═══ EXTRACTED RECORDS ═══

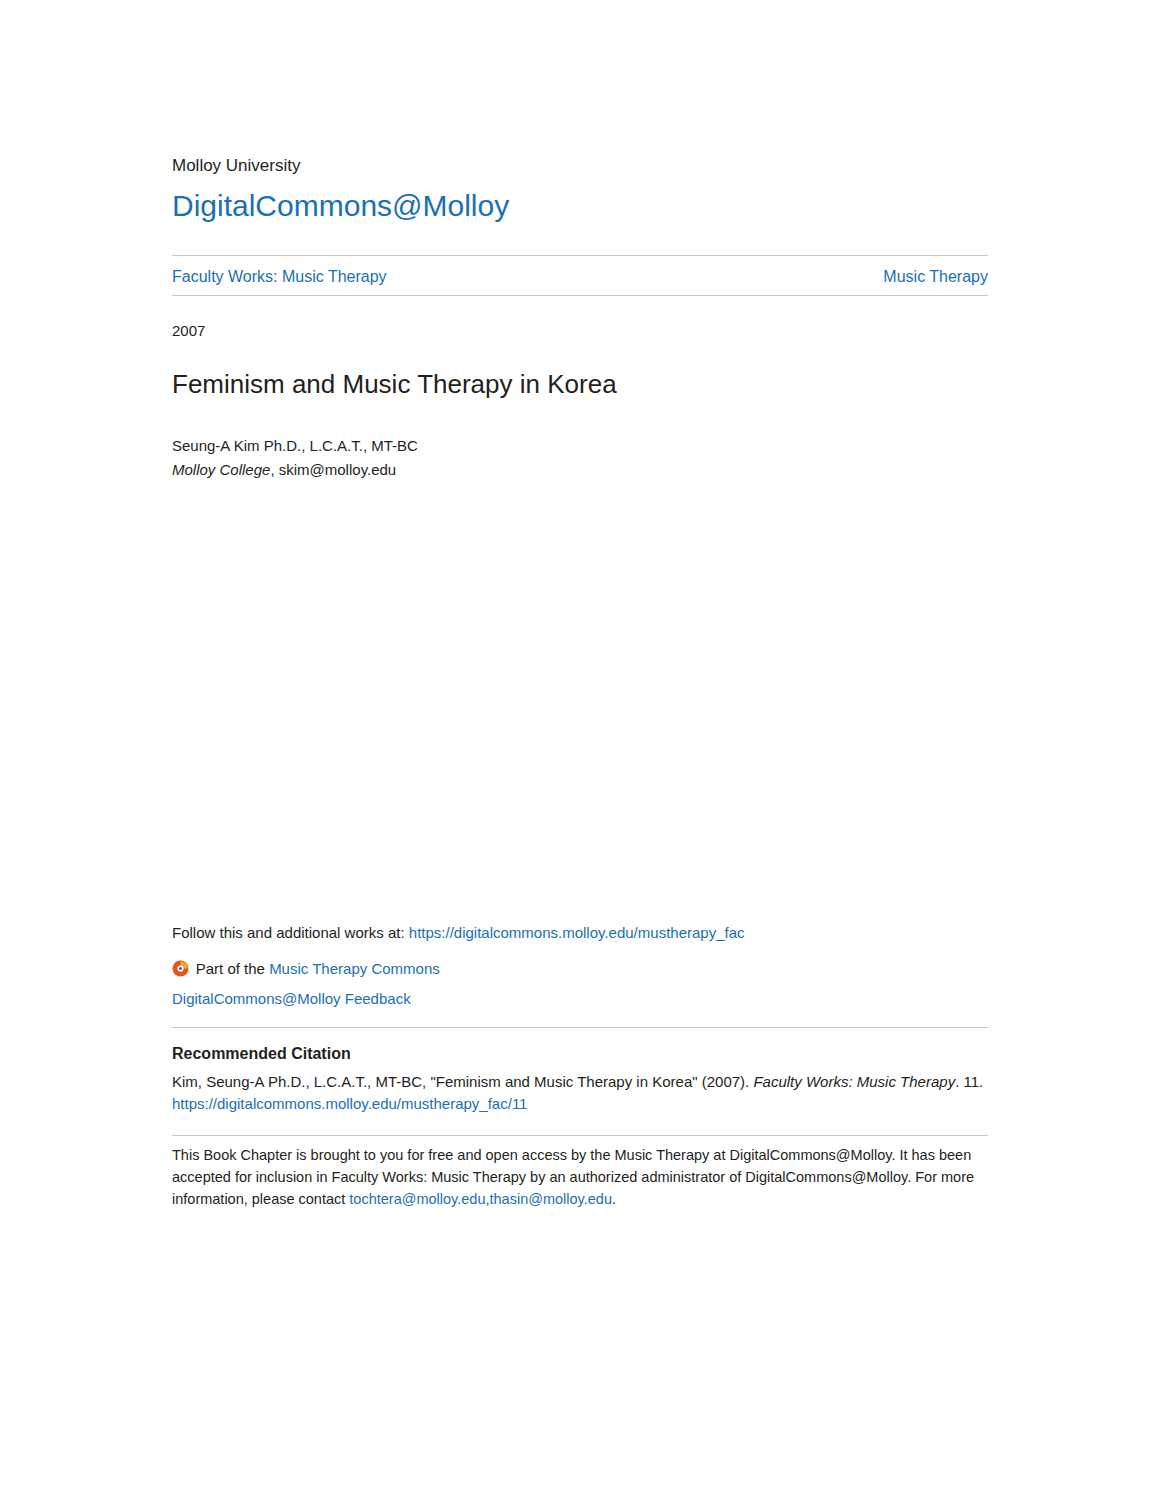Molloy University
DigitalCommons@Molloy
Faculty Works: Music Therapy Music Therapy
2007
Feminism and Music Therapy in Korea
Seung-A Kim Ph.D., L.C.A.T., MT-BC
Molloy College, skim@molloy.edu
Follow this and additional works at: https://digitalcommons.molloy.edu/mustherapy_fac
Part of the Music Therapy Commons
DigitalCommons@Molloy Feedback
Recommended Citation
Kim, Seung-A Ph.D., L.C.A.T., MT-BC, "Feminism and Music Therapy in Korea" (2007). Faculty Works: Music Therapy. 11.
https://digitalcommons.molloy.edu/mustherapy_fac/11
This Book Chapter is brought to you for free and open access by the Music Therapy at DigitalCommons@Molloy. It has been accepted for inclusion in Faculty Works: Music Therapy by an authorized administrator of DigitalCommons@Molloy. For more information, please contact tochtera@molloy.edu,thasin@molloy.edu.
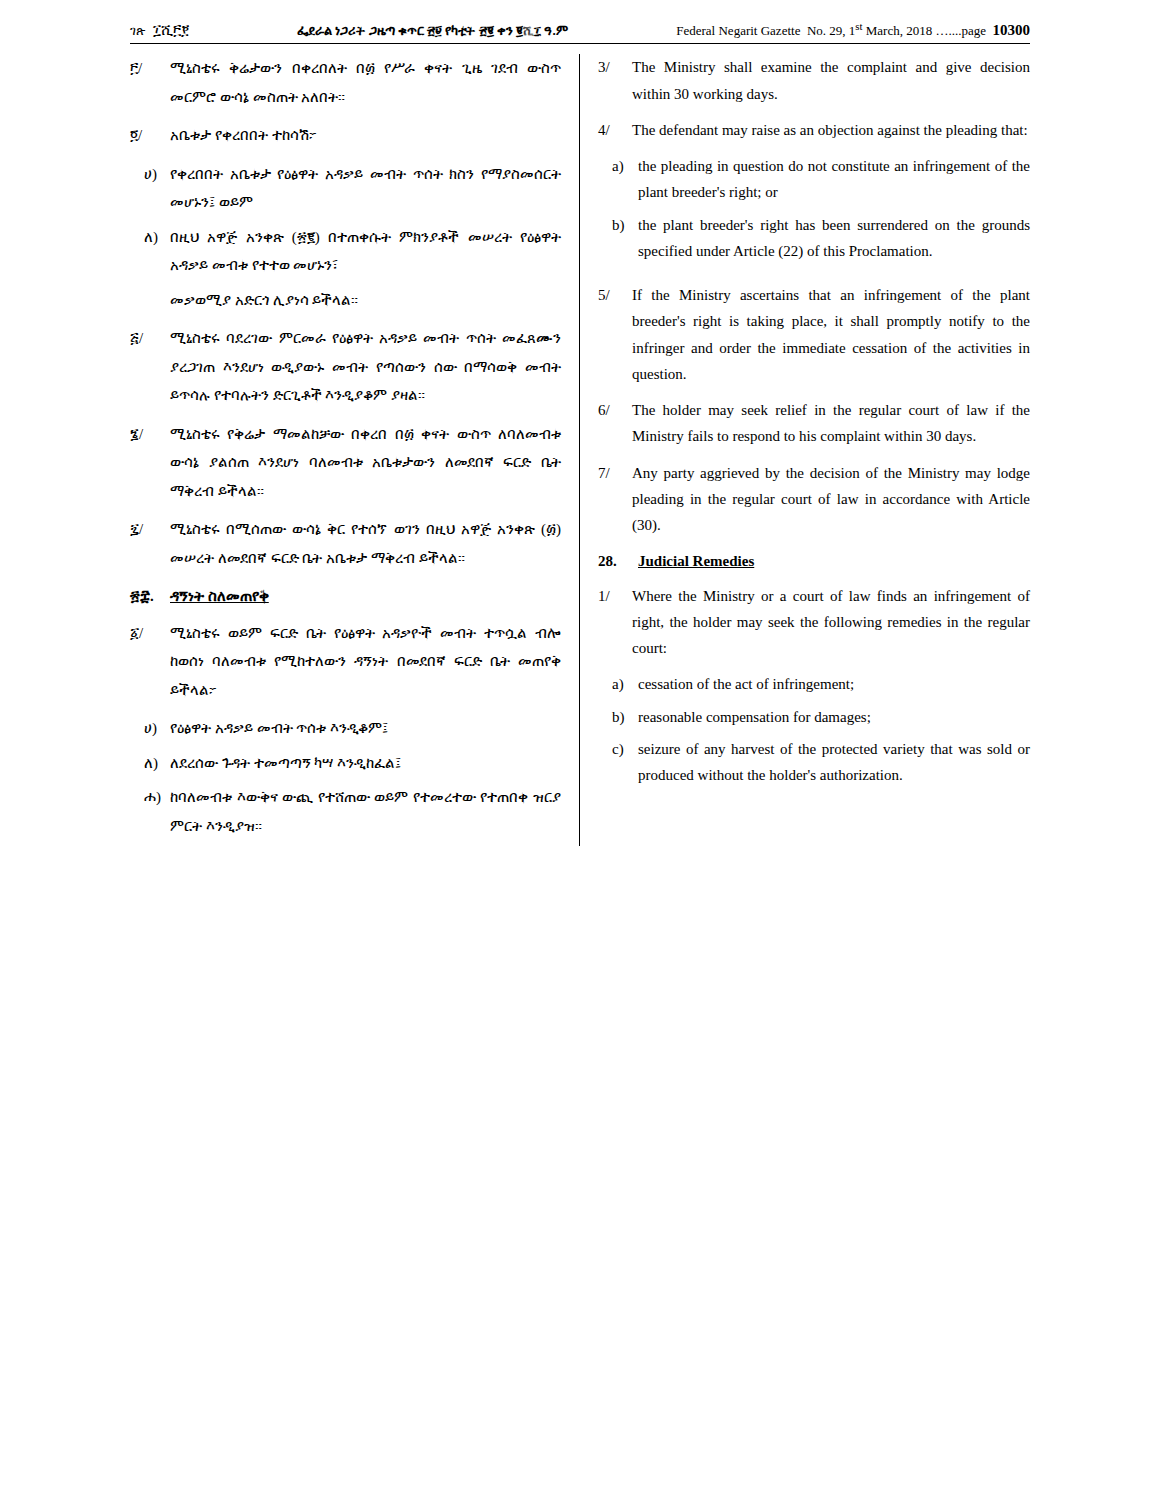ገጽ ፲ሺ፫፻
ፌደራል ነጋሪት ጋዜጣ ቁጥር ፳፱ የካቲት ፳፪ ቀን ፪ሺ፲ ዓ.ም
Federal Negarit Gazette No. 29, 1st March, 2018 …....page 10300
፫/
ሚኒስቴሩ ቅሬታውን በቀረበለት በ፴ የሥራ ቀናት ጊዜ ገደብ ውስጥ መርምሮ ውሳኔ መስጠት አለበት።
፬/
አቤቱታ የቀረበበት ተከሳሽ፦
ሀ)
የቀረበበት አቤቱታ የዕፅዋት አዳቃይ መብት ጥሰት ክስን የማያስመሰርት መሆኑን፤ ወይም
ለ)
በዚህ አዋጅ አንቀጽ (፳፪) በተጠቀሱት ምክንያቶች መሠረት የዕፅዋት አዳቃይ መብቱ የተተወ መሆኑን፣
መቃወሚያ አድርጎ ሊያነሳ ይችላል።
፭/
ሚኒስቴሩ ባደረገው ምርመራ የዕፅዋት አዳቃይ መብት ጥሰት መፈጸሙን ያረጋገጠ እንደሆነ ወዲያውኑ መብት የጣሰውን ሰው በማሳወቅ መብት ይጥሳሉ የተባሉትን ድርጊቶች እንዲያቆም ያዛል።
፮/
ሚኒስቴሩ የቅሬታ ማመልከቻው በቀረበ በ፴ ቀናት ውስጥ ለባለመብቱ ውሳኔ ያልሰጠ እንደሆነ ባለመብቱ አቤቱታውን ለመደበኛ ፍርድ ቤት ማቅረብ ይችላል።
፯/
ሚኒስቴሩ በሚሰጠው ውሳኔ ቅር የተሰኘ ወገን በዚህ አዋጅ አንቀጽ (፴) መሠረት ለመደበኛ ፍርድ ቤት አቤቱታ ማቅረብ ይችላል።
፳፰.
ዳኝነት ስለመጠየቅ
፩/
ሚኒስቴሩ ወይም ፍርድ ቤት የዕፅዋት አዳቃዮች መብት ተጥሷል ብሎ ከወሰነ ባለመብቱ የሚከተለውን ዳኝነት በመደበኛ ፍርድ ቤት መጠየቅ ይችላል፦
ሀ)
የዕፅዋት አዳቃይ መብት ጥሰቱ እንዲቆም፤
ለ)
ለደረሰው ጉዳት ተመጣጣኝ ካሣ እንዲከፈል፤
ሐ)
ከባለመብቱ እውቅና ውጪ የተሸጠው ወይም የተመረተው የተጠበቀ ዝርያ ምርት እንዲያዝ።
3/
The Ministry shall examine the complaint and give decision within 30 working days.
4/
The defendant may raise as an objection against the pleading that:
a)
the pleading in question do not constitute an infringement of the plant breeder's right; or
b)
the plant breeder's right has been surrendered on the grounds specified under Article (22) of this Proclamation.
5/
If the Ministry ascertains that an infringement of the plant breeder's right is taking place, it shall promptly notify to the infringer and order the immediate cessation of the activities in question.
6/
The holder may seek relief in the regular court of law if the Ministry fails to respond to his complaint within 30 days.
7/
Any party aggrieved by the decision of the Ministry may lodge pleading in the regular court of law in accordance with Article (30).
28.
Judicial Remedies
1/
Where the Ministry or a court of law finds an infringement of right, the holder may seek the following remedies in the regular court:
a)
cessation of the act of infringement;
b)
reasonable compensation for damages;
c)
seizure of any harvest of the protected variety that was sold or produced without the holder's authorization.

═══

## TASK TO CARRY OUT
Exactly as they appear, print the lines from the one holding "the plant breeder's right has" through the final line of the entries, and no others.

## EXERCISE RESPONSE
the plant breeder's right has been surrendered on the grounds specified under Article (22) of this Proclamation.
5/
If the Ministry ascertains that an infringement of the plant breeder's right is taking place, it shall promptly notify to the infringer and order the immediate cessation of the activities in question.
6/
The holder may seek relief in the regular court of law if the Ministry fails to respond to his complaint within 30 days.
7/
Any party aggrieved by the decision of the Ministry may lodge pleading in the regular court of law in accordance with Article (30).
28.
Judicial Remedies
1/
Where the Ministry or a court of law finds an infringement of right, the holder may seek the following remedies in the regular court:
a)
cessation of the act of infringement;
b)
reasonable compensation for damages;
c)
seizure of any harvest of the protected variety that was sold or produced without the holder's authorization.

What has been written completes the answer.